_Data for review_
------------------------------------------------------------

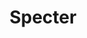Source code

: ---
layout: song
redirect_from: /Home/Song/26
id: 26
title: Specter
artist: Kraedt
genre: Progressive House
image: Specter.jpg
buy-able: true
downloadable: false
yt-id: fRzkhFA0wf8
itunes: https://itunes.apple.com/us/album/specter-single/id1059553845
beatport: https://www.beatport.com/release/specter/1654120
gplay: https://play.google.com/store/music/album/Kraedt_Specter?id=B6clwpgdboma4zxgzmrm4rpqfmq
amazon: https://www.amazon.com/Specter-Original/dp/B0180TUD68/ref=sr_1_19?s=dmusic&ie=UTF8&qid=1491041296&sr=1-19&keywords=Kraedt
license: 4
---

------------------------------------------------------------

_Problem to work on_
Pictures in the listing above must be skipped; everything else should be copied exactly.

_Answer box_
Source code

: ---
layout: song
redirect_from: /Home/Song/26
id: 26
title: Specter
artist: Kraedt
genre: Progressive House
image: Specter.jpg
buy-able: true
downloadable: false
yt-id: fRzkhFA0wf8
itunes: https://itunes.apple.com/us/album/specter-single/id1059553845
beatport: https://www.beatport.com/release/specter/1654120
gplay: https://play.google.com/store/music/album/Kraedt_Specter?id=B6clwpgdboma4zxgzmrm4rpqfmq
amazon: https://www.amazon.com/Specter-Original/dp/B0180TUD68/ref=sr_1_19?s=dmusic&ie=UTF8&qid=1491041296&sr=1-19&keywords=Kraedt
license: 4
---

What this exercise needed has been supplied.